Dataset records:
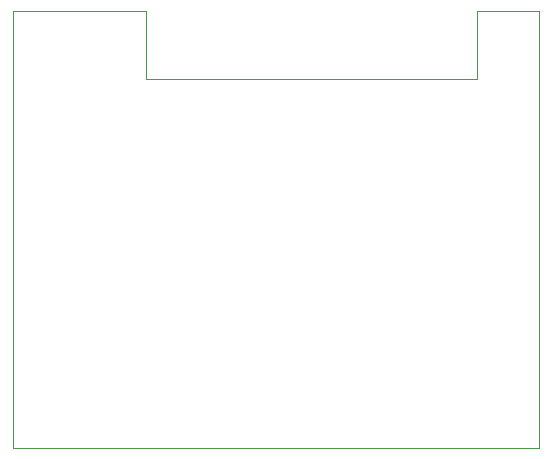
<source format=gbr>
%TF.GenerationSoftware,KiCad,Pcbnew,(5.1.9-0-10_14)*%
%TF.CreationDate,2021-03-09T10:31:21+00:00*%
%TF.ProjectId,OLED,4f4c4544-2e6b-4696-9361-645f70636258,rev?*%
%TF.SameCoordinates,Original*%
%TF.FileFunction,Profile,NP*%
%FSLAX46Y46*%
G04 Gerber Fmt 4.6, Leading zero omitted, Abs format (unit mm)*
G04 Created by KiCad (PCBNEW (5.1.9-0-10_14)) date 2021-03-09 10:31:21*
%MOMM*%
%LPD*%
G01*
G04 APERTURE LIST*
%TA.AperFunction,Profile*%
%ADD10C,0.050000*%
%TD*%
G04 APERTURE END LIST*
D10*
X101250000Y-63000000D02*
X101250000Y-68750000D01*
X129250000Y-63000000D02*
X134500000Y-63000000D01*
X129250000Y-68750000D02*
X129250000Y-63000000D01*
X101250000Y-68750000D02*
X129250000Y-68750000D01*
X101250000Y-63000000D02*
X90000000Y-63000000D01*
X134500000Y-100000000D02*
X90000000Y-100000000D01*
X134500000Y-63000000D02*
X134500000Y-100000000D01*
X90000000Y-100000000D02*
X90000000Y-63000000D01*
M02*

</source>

...

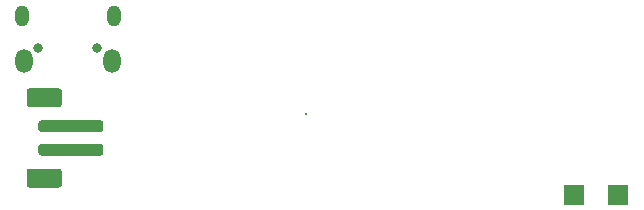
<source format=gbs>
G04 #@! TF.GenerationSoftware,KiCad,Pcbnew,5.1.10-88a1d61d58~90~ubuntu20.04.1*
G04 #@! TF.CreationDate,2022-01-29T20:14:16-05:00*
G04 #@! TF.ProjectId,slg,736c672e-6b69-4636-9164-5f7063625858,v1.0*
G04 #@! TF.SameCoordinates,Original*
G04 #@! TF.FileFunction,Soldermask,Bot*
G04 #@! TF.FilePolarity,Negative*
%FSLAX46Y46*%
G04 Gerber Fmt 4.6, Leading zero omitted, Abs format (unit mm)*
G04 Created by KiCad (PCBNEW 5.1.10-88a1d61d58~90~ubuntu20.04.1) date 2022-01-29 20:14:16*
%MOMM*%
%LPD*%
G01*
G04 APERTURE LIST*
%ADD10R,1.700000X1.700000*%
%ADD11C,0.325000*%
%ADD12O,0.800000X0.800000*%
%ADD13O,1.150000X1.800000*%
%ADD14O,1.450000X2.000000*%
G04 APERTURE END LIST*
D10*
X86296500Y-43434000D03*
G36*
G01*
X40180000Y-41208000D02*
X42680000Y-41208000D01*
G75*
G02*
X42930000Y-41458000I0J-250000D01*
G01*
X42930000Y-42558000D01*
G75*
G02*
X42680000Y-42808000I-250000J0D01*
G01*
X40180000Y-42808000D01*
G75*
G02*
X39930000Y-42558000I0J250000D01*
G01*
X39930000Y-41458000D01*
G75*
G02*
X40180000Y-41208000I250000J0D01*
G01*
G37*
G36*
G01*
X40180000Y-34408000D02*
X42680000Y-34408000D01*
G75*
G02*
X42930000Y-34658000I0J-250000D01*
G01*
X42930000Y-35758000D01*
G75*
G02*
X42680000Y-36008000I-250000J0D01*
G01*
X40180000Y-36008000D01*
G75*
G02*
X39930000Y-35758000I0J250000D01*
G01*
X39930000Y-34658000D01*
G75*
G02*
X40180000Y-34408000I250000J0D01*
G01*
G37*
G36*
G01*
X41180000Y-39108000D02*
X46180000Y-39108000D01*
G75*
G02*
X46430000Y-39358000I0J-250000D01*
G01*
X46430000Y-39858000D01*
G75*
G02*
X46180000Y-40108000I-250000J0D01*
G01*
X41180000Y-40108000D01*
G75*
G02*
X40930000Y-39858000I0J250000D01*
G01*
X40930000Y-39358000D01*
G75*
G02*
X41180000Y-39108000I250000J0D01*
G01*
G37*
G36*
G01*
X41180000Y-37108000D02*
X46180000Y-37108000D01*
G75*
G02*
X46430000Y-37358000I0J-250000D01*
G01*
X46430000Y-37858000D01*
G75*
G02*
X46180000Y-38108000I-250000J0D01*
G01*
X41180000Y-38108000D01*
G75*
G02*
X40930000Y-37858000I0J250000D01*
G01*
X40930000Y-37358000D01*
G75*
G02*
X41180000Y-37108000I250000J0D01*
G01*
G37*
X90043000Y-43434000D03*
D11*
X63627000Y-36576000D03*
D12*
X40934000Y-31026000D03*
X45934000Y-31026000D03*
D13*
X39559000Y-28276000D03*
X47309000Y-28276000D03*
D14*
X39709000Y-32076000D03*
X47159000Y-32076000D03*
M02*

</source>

What you need to do: Copy out each line of the records above that includes "SameCoordinates".

Written reply:
%TF.SameCoordinates,Original*%
G04 #@! TF.SameCoordinates,Original*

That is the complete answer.